=== THE INPUT ===

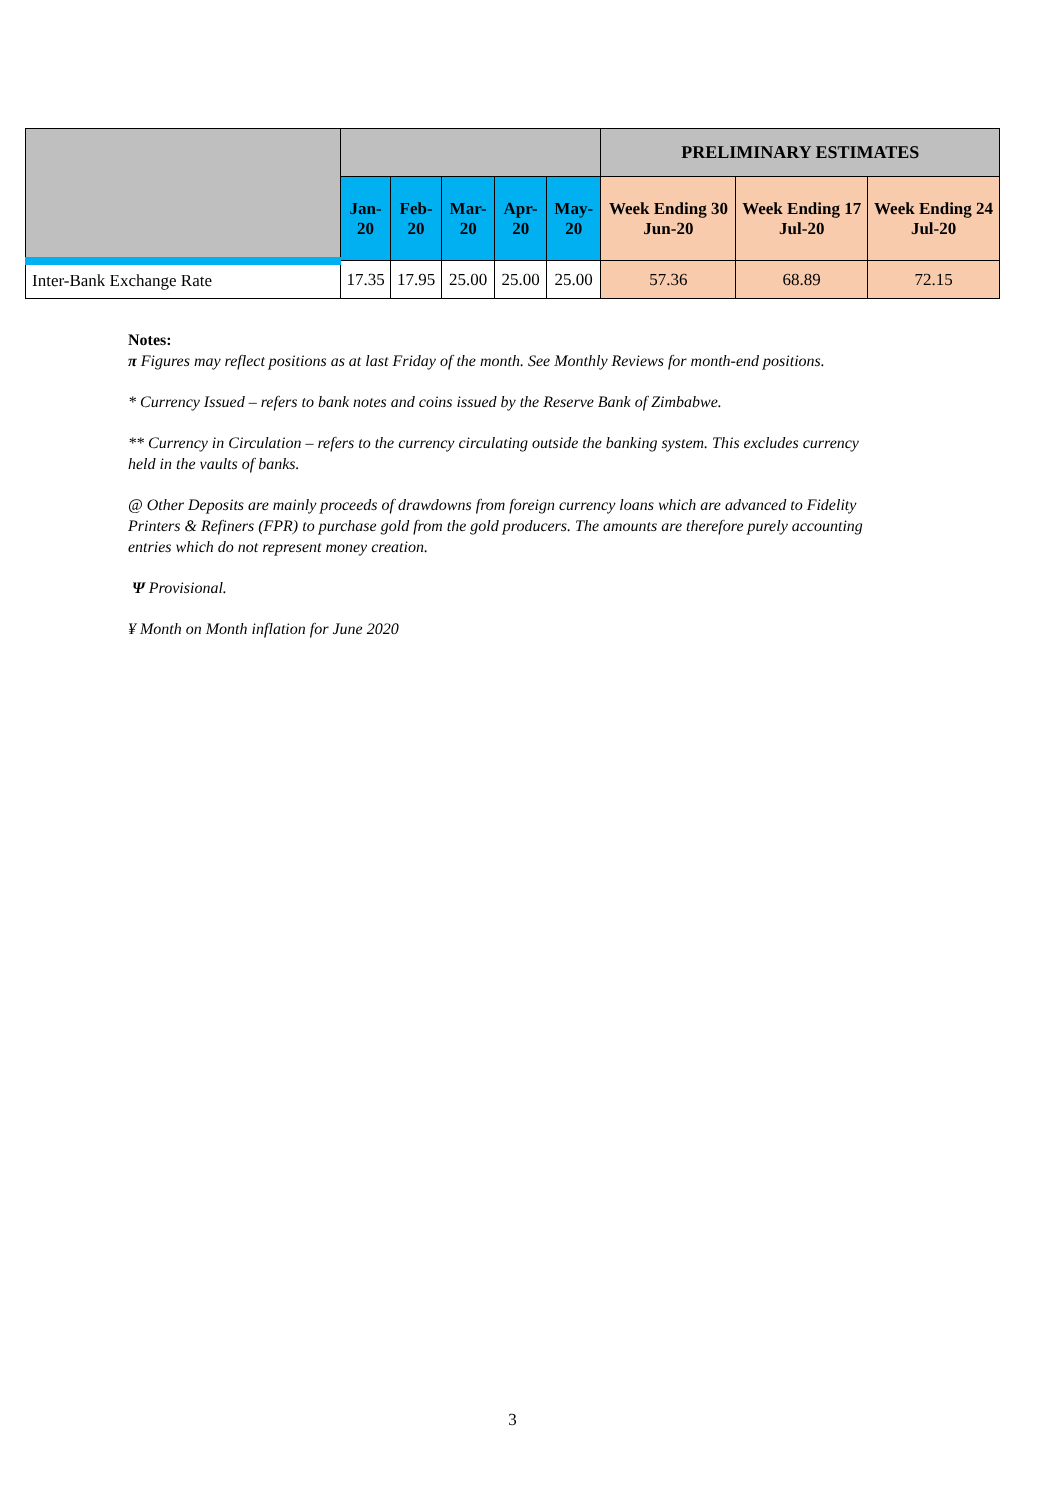| | | | | | | PRELIMINARY ESTIMATES | | |
| --- | --- | --- | --- | --- | --- | --- | --- | --- |
| | Jan-20 | Feb-20 | Mar-20 | Apr-20 | May-20 | Week Ending 30 Jun-20 | Week Ending 17 Jul-20 | Week Ending 24 Jul-20 |
| Inter-Bank Exchange Rate | 17.35 | 17.95 | 25.00 | 25.00 | 25.00 | 57.36 | 68.89 | 72.15 |
Notes:
π Figures may reflect positions as at last Friday of the month. See Monthly Reviews for month-end positions.
* Currency Issued – refers to bank notes and coins issued by the Reserve Bank of Zimbabwe.
** Currency in Circulation – refers to the currency circulating outside the banking system. This excludes currency held in the vaults of banks.
@ Other Deposits are mainly proceeds of drawdowns from foreign currency loans which are advanced to Fidelity Printers & Refiners (FPR) to purchase gold from the gold producers. The amounts are therefore purely accounting entries which do not represent money creation.
Ψ Provisional.
¥ Month on Month inflation for June 2020
3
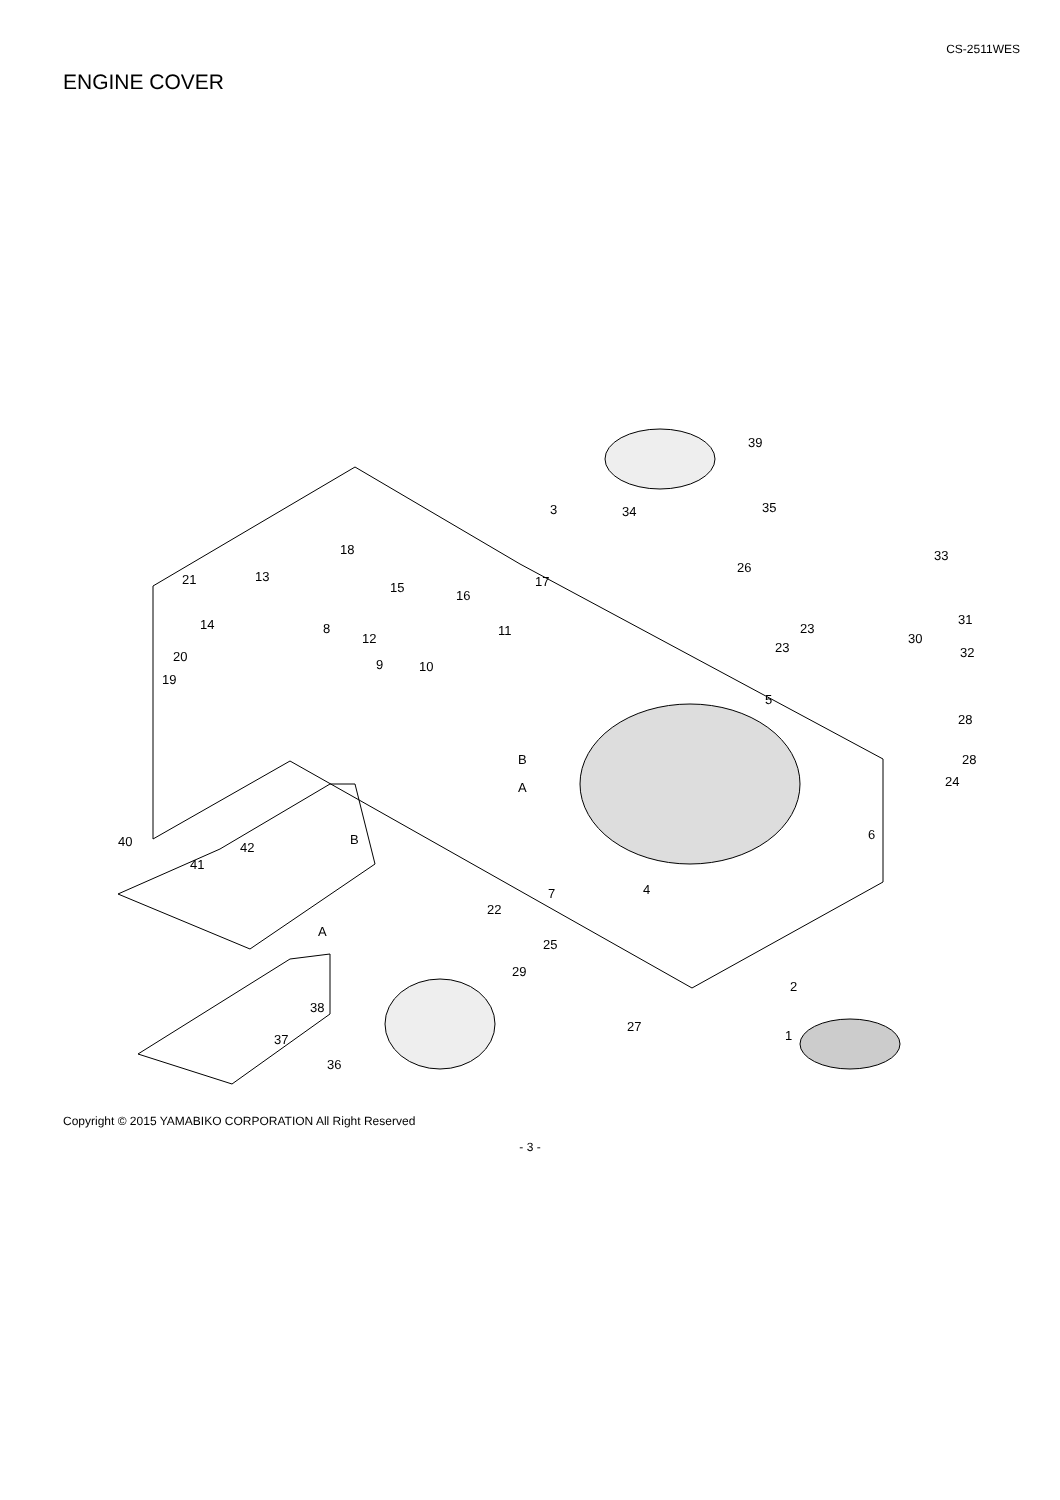CS-2511WES
ENGINE COVER
39
3
35
34
18
21
13
15
16
17
26
33
14
8
12
11
23
23
30
31
32
20
19
9
10
5
28
28
24
B
A
6
40
42
41
7
4
B
22
A
25
29
2
38
27
37
1
36
Copyright © 2015 YAMABIKO CORPORATION All Right Reserved
- 3 -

===

*PROBLEM REQUIREMENTS:* Pull out every line of the records above that contains the word "refers".

*PROBLEM SOLUTION:*
* Currency Issued – refers to bank notes and coins issued by the Reserve Bank of Zimbabwe.
** Currency in Circulation – refers to the currency circulating outside the banking system. This excludes currency held in the vaults of banks.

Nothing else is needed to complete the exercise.